All the celebrities speaking in tribute to Michael Jackson want to minimize the ugliness Jacko paraded, even, and especially his drug habit. Some who profess to have been close friends express their utter shock at Jackson’s passing, at his frail condition and the magnitude of his drug use. How close could they have been?! Or how culpable are they still on Big Pharma’s not-yet-upped jig?

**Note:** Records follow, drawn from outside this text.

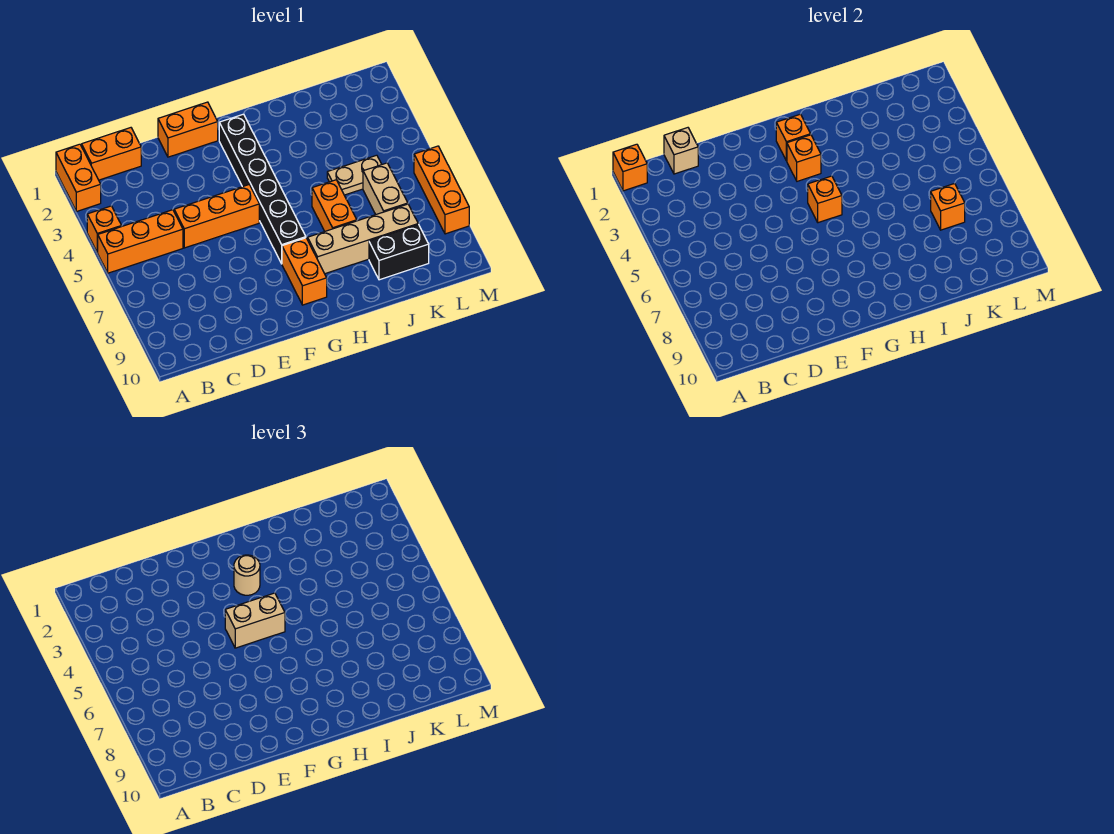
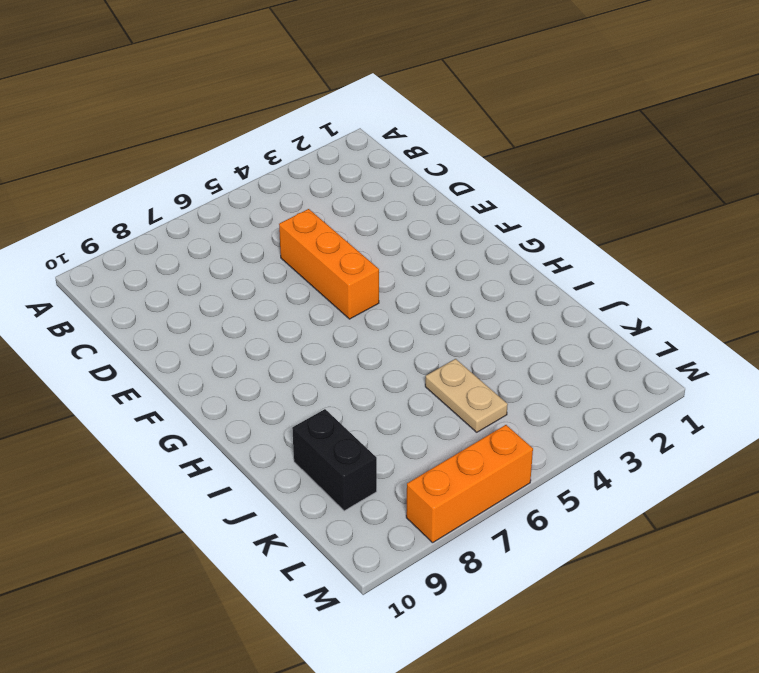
none -> orange 1x2 brick [56,144,101,211]
none -> orange 1x1 brick [87,206,122,252]
none -> orange 1x3 brick [97,210,183,273]

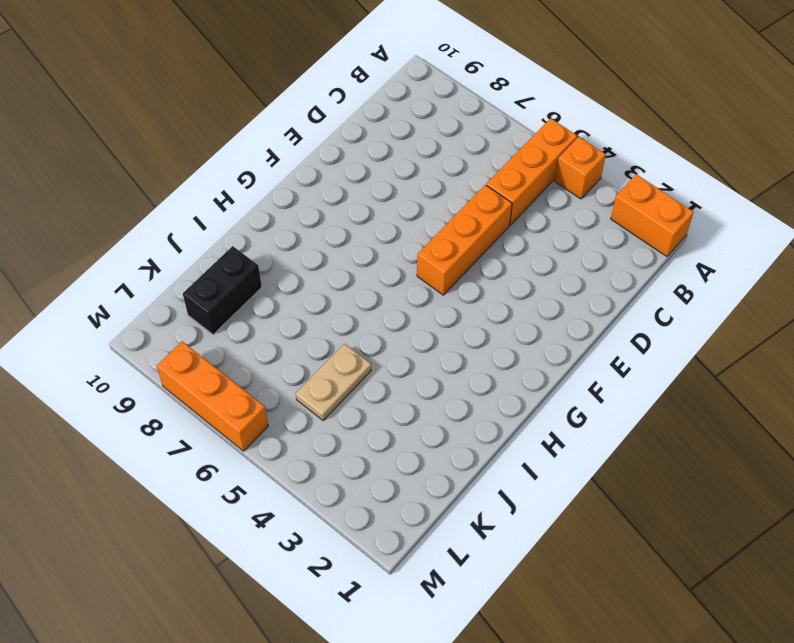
none -> orange 1x2 brick [82,128,141,180]
none -> orange 1x2 brick [158,102,218,157]
none -> black 1x6 brick [219,114,306,264]

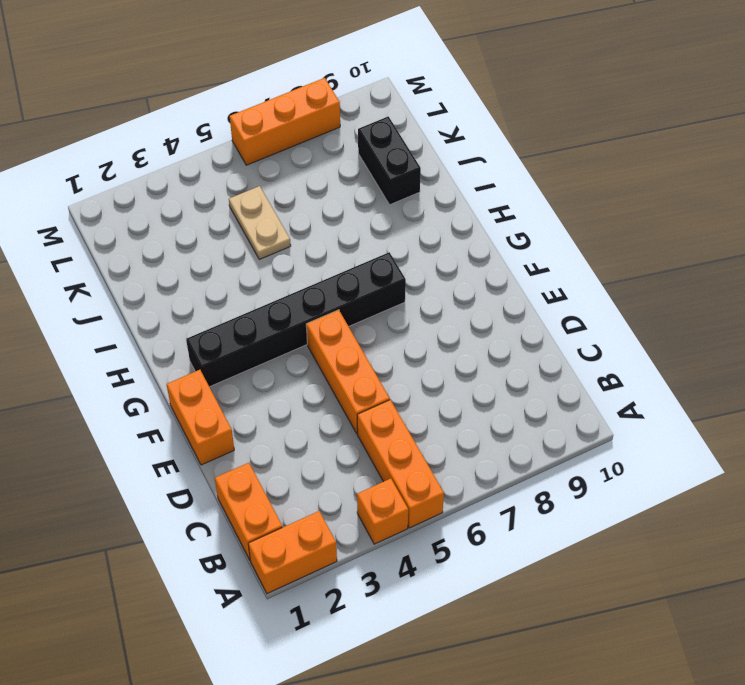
none -> orange 1x2 brick [282,238,327,305]
none -> tan 1x4 brick [308,204,418,274]
none -> orange 1x2 brick [312,180,357,231]

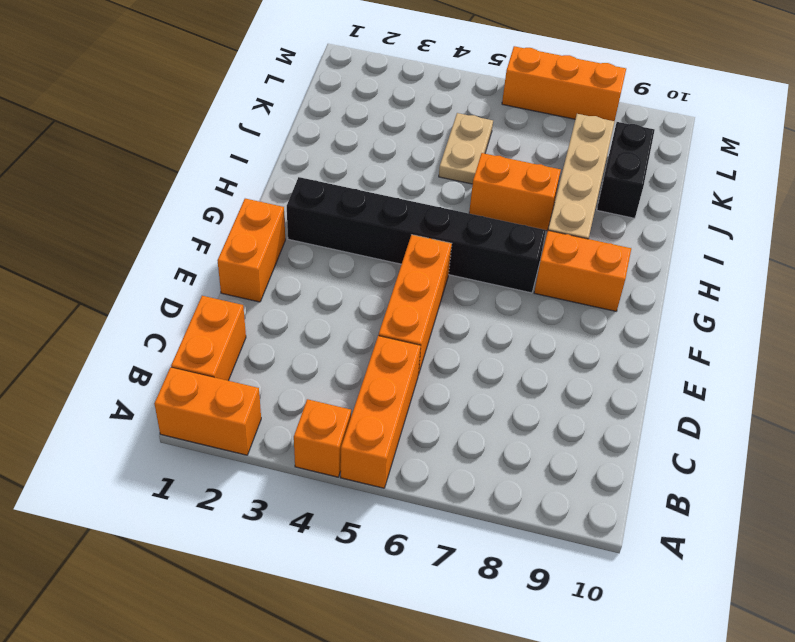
none -> tan 1x2 brick [363,163,408,214]
none -> orange 1x1 brick [613,144,647,191]
none -> tan 1x1 brick [664,128,698,174]

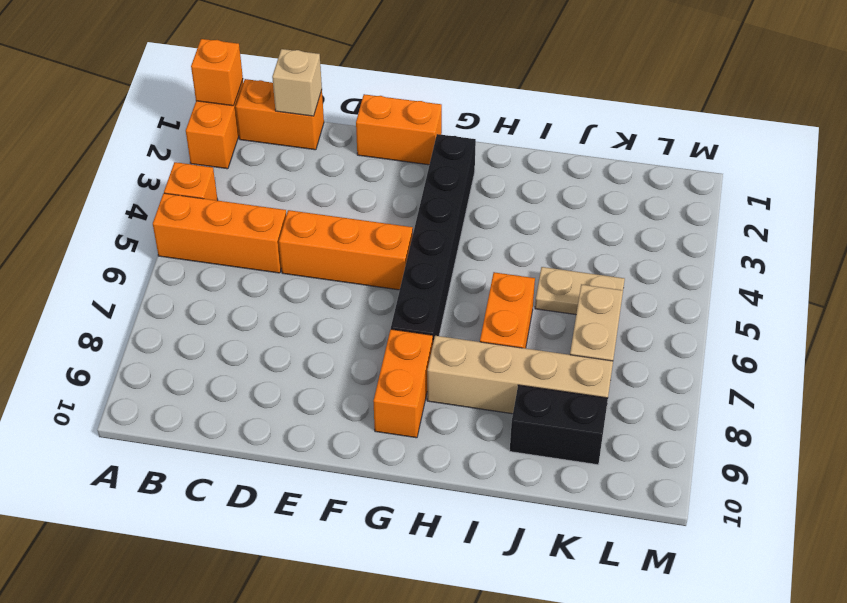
none -> orange 1x3 brick [414,146,469,234]
none -> orange 1x1 brick [776,114,811,161]
none -> orange 1x1 brick [787,135,821,181]

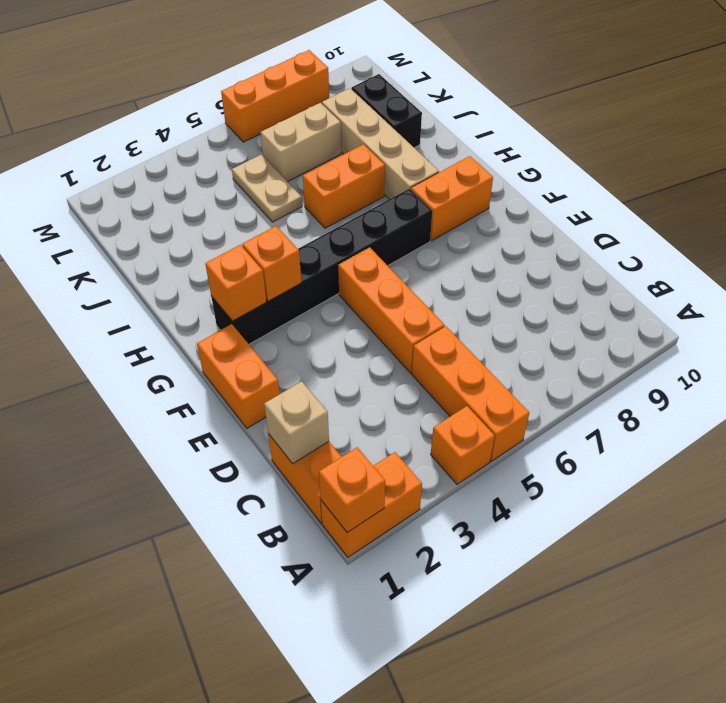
none -> orange 1x1 brick [808,176,842,223]
none -> orange 1x1 brick [931,184,965,230]
none -> tan 1x2 brick [225,593,285,648]

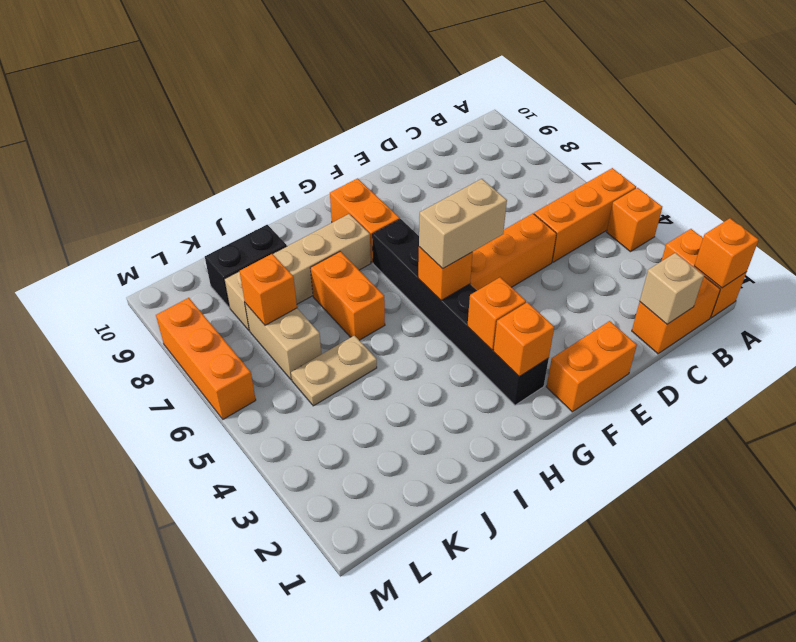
none -> tan 1x1 round brick [234,555,260,595]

Jackson was the King of Sick Culture. His collaborator eulogizers are its second tier whores. What contemptible shills, who’ve got theirs, behind their Beverly Hills gates and their own golden narcotics tickets. Even at the premature passing of a unique creative soul, due without question to drug abuse, his peers don’t want to aggravate the corporate forces which continue to pervert the human social animal to beyond self-recognition.

Youth revisited

(Author’s note: this entry has been revised due to the offense taken at its initial publication. It was not intended to make fun of anyone in particular. This article is about the strange cultural pressure for women to look unnaturally young. Woman have always sought to look youthful, but modern medicine now allows them to try for bloomin’ youth, except of course around the edges. We need to dissuade women from this folly because plastic surgery has yet to sculpt a feature that can age with you.)
 
Tissue wrapped in a corn fieldNicole Richie. What is she selling with this dress? I’m asking because I just attended a society function and this look was everywhere. I don’t mean the unwrap- me-my-body-is-a-gift-to-you look. More the faded- beauty-but-I-feel-fresh-as-a-pop-tart- popped-tart look. What is that?
 
I can imagine these women think that they have to compete with teen porn on the internet. So how’re they doing?

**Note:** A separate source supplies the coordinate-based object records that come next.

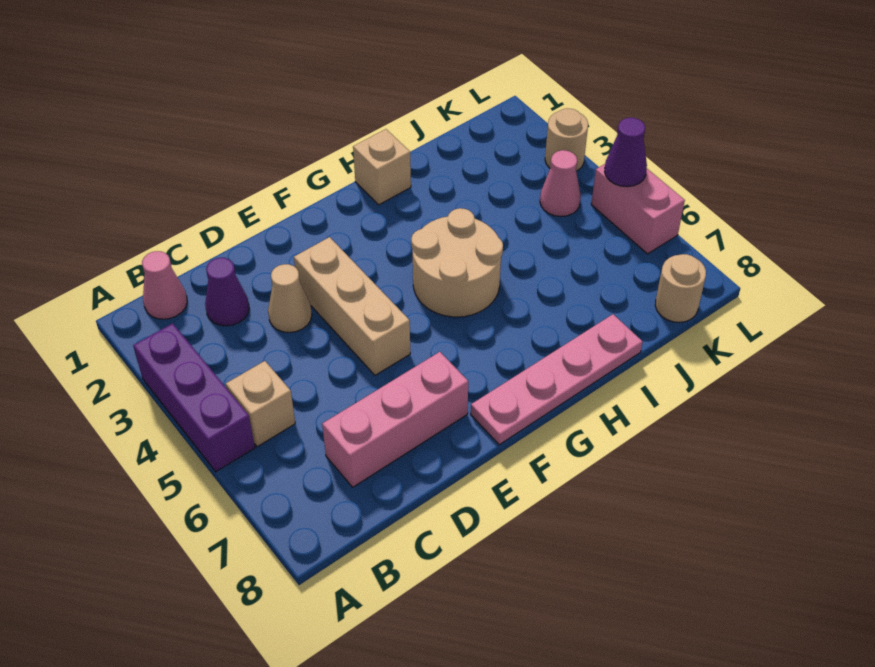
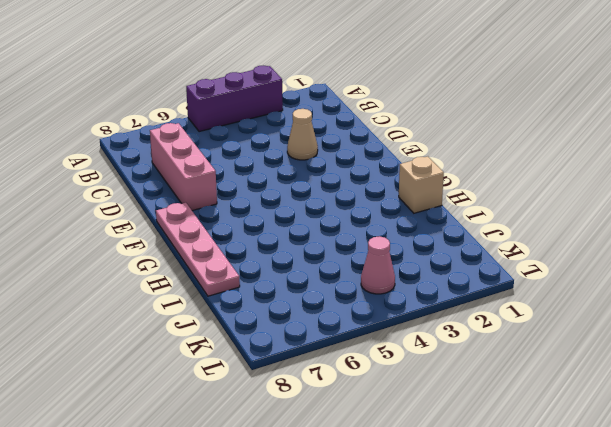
none -> pink 1x1 cone [142,251,187,319]
none -> tan 1x1 brick [226,361,295,447]
none -> purple 1x1 cone [205,258,249,326]

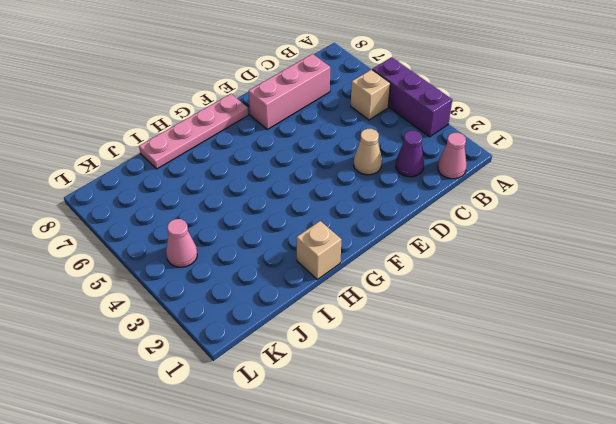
none -> tan 1x3 brick [294,237,410,375]
none -> tan 2x2 round brick [411,208,503,317]
none -> tan 1x1 round brick [655,254,706,322]

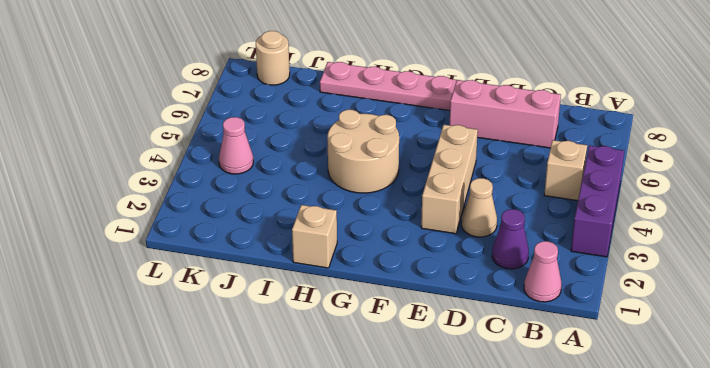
none -> tan 1x1 round brick [545,108,588,171]
none -> pink 1x2 brick [591,164,685,254]
none -> purple 1x1 cone [605,118,647,187]

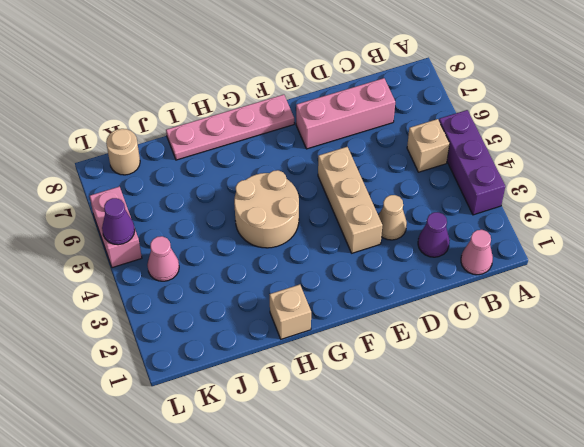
none -> tan 1x1 round brick [545,108,588,171]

Do they resemble anything in nature? Nicole’s not the gaudiest example, but she’s already flirting with recreating something she is not: in this picture, ripe corn. With her hairline and sallow eye sockets, indian corn would be more like it, and the dress would be the loosely affixed branches and twigs which frame it on your door. A welcoming semblance of bounty, pretty but plainly inedible.

Can any amount of skin cream, Botox and muscle sculpting refashion a woman to her teenage bloom? Surely their mirrors do not deceive them. Do they think that an ersatz bloom-of-youth is anything but monstrous, especially in the spookiness of twilight?

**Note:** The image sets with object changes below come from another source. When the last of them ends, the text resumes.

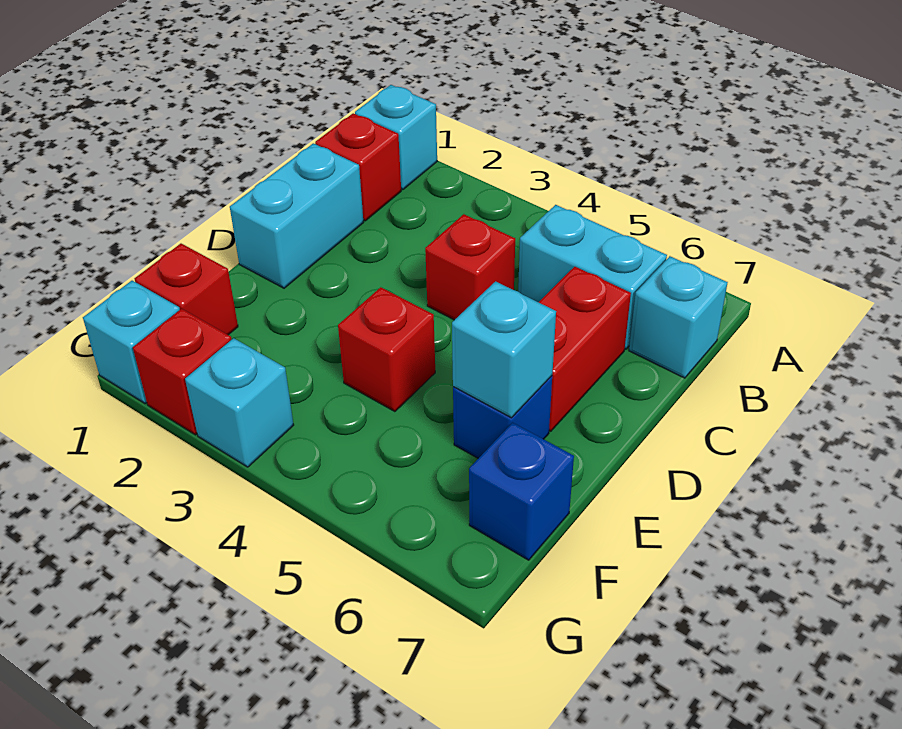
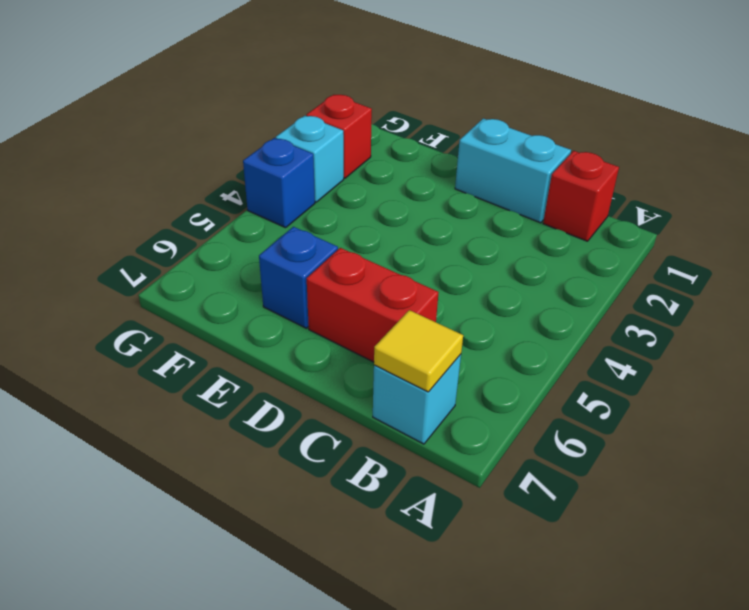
yellow 1x1 tile [374,310,463,392] -> none
blue 1x1 brick [243,138,315,228] -> blue 1x1 brick moved to [469,423,574,560]
none -> cyan 1x1 brick [355,85,437,190]
none -> cyan 1x2 brick [518,205,667,349]
none -> red 1x1 brick [425,214,515,320]

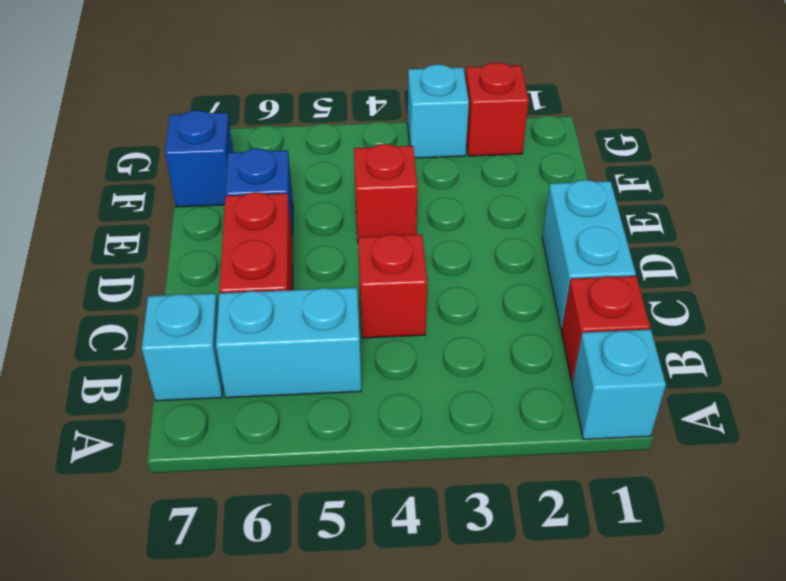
none -> red 1x1 brick [135,244,238,335]
none -> cyan 1x1 brick [83,281,180,404]
none -> cyan 1x1 brick [452,281,556,418]

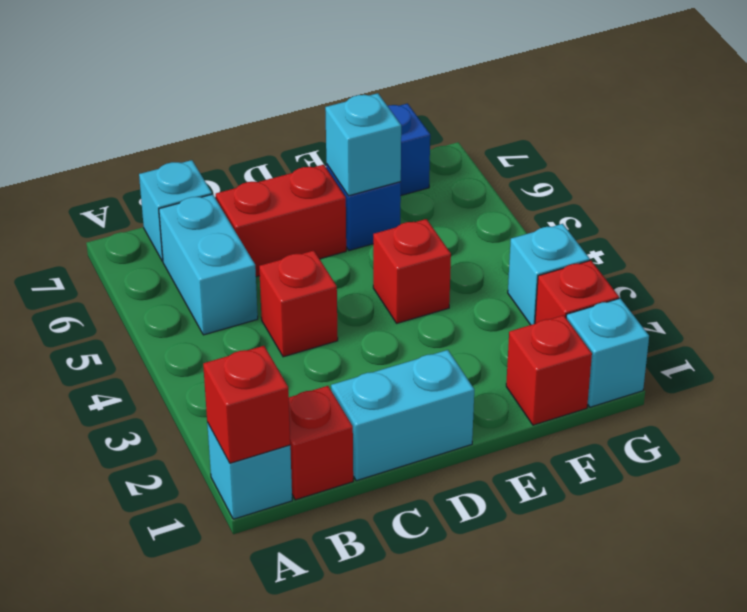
red 1x1 brick [203,346,290,463] -> none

I shouldn’t begrudge Nicole the half-peeled banana look. She’s put a great deal into her physical appearance and she can maximize its exposure. I ran into the same phenomenon at the society fundraiser. A woman there, who it’s said is quite self-effacing about what she’s spent on her boobs, wore a dress which half revealed them. I don’t know if she meant to upstage herself with her breasts, but that was the effect. Very nice to look at certainly, but quite an effort to talk to her.

Perhaps these youth costumes are not intended for men anyway. The creams and oils and aromas and salts may be all about a virtual reality more sensual than a man’s imaginary visual-based surreality. If a woman can wear something that makes her feel like a spring chicken’s bare bottom delivered on a silver platter, who am I to complain? Outside of the privacy of their baths however, I wonder if both men and women are rather more interested in people who inhabit their age.

Revision 11/25
Why do I hold so tenaciously to this argument? Because when I beheld those many augmented women, I could not image what it was like for their husbands. I defy anyone to tell me, as years pass, they look at their spouse and say “my goodness she’s getting old!” She’s the only one thinking that and God Dammit where is that coming from?

A mate can exercise and recover his or her health, to perhaps some notice, but otherwise our eyes grow only fond and familiar. On the other hand, the person you love coming home from a clinic in bandages, to be unveiled as looking like a strange somebody else, could only be shocking, as welcome as a disfiguring accident I think, sad.

No matter how much a surgeon is an artiste, facial reconstruction is at best face-saving. It is no match for what nature gave us, and as we wither, it takes away. We may not all start as beautiful, but of all the physical traits that define beauty, two come with age: kindliness and grace. If you weren’t born with those you can get them.